(Textausschnitt)

■ ■ ■ ■

Ein weiteres Phänomen ist das “Cloud-Schlafen”.

“Ein Live-Streamer mit dem moniker SheiJiaDeYuanSan wurde von über 18 Millionen Menschen in seinem 12-stündigen Schlaf beobachtet. Warum diese Nachfrage nach einem Mann, der ein ziemlich langes Nickerchen macht? Es gibt keine Antworten, zumindest noch nicht. Auch SheiJiaDeYuanSan ist von seinem über Nacht erlangten Ruhm verwirrt. Er erzählte ChinaZ.com, dass es ihm, trotz seiner plötzlichen Popularität und der Einnahmen aus seinem Cloud-Schlaf, jetzt genüge. Bereits um 17:00 begannen follower ihm zu drohen, ihn zu un-followen, falls er nicht sofort einschlafe.”

■ ■ ■ ■

(Aufgabe A) Wie viele Menschen haben laut dem Textausschnitt über das Cloud-Schlafen SheiJiaDeYuanSan beim Schlafen beobachtet?
(Aufgabe B) Fasse den Textausschnitt über das Cloud-Schlafen in zwei Sätzen zusammen.

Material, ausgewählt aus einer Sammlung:
■ ■ ■ ■

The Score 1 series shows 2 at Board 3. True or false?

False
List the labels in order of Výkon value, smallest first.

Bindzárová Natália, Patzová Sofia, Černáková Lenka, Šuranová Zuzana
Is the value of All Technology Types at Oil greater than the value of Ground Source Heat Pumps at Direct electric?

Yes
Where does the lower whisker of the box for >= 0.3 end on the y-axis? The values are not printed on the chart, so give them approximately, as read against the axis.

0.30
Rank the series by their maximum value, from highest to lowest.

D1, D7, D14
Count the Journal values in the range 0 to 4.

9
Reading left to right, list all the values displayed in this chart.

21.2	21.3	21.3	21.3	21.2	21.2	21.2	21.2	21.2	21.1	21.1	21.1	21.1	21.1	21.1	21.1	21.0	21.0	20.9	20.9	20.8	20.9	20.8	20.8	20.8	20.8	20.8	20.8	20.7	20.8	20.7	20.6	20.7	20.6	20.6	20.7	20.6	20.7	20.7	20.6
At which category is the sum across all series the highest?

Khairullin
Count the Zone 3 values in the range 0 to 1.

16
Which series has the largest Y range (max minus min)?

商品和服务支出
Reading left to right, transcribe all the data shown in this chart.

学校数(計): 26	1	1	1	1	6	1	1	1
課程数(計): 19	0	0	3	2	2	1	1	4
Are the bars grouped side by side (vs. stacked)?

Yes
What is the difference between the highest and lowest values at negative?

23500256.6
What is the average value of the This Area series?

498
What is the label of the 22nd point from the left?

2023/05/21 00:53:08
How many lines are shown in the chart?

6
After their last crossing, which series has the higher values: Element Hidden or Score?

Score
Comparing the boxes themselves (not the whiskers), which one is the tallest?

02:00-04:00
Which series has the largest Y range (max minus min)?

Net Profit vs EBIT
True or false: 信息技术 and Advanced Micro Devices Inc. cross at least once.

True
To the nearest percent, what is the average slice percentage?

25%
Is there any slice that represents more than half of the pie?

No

■ ■ ■ ■

(Ergebnis A) Über 18 Millionen Menschen.

(Ergebnis B) Das „Cloud-Schlafen“ wird als weiteres Phänomen genannt: Über 18 Millionen Menschen beobachteten den Live-Streamer SheiJiaDeYuanSan bei seinem zwölfstündigen Schlaf. Für diese Nachfrage gibt es noch keine Antworten, und der Streamer selbst ist von seinem über Nacht erlangten Ruhm verwirrt.